How not to check the size of an array in C++

How often do you come across the construction sizeof(array)/sizeof(array[0]) to determine the size of the array? I really hope not often, because it’s already 2024. In this post we’ll talk about the design’s shortcomings, where it comes from in modern code, and how to finally get rid of it.

A little more context

Not long ago I was surfing the Internet in search of an interesting project to check. Eye caught on OpenTTD — Open Source simulator inspired by Transport Tycoon Deluxe (aka transport company simulator). “A good, mature project,” I initially thought.

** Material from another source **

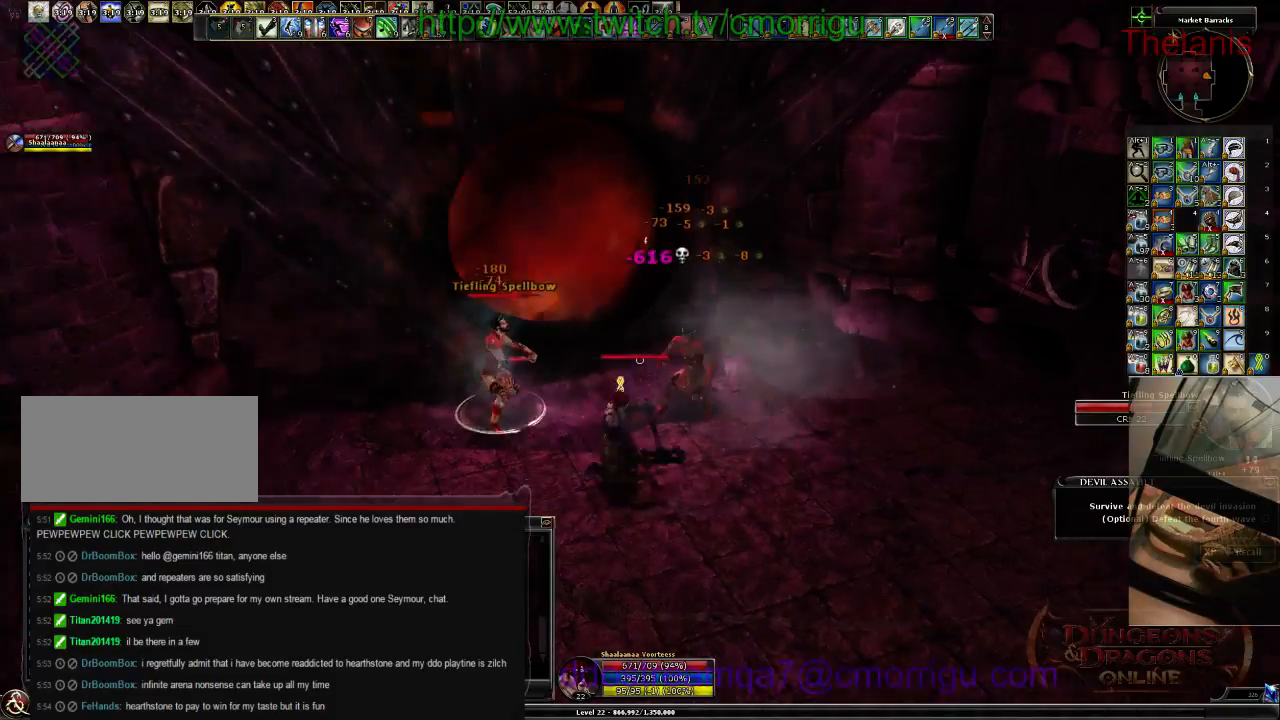
{"keys": [], "events": [[200, "a", "down"], [300, "w", "down"], [434, "a", "up"], [467, "w", "up"]]}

Moreover, there is a reason – he recently turned 20 years! Even PVS-Studio is younger 🙂

Around here it would be good to move on to the errors that the analyzer found, but that was not the case. I would like to praise the developers – despite the fact that the project has existed for more than 20 years, their code base looks great: CMake, working with modern C++ standards and a relatively small number of errors in the code. Everyone would do that.

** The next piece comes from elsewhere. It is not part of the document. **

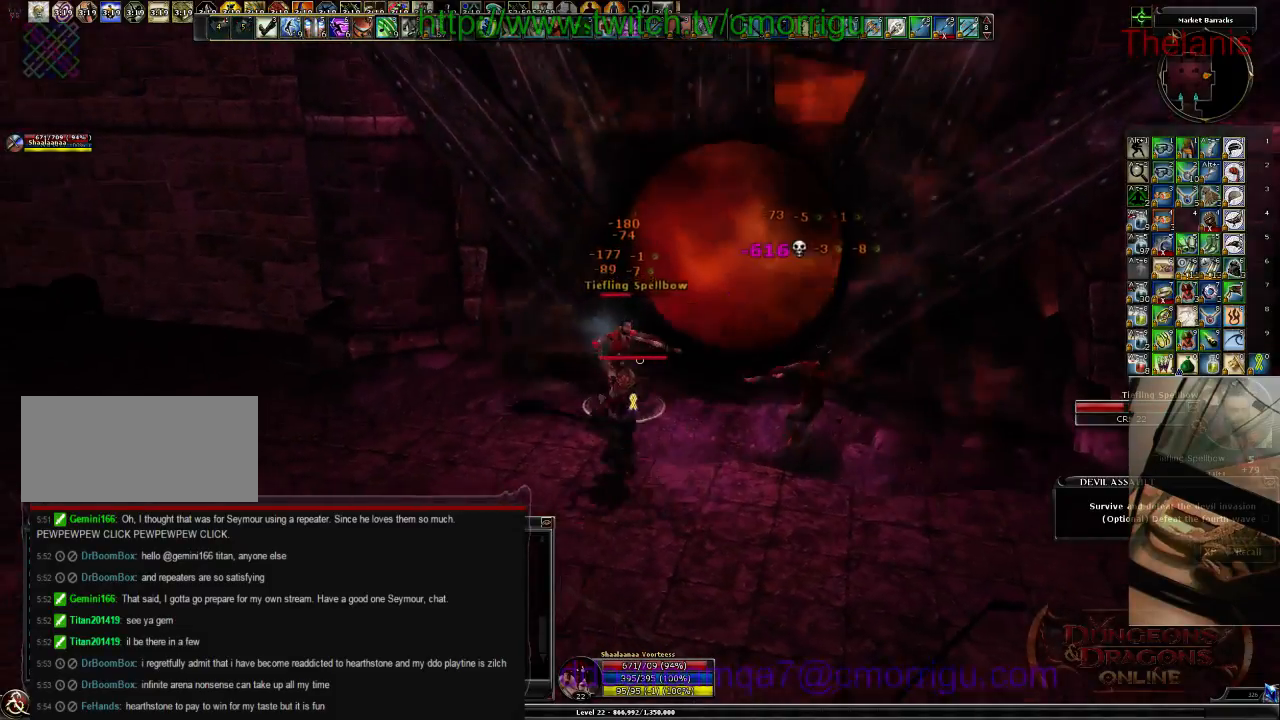
{"keys": [], "events": []}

However, as you understand, if nothing at all had been found, then this note would not have existed. I suggest you look at the following code (GitHub):

NetworkCompanyPasswordWindow(WindowDesc *desc, Window *parent) 
: Window(desc)
, password_editbox(
    lengthof(_settings_client.network.default_company_pass)    // <=
  )
{
  ....
}

It looks nothing interesting, but the analyzer was confused by the calculation of the container size _settings_client.network.default_company_pass. Upon closer examination it turned out that lengthof is a macro, and in reality the code looks like this (slightly formatted for convenience):

NetworkCompanyPasswordWindow(WindowDesc *desc, Window *parent) 
: Window(desc)
, password_editbox(
    (sizeof(_settings_client.network.default_company_pass) /
       sizeof(_settings_client.network.default_company_pass[0]))
  )
{
  ....
}

Well, since we’re laying our cards on the table, we can show the analyzer’s warning:

V1055 [CWE-131] The 'sizeof (_settings_client.network.default_company_pass)' expression returns the size of the container type, not the number of elements. Consider using the 'size()' function. network_gui.cpp 2259

In this case, for _settings_client.network.default_company_pass hiding std::string. Most often the size of the container object obtained via sizeof, says nothing about its true size. Trying to get the size of a string this way is almost always a mistake.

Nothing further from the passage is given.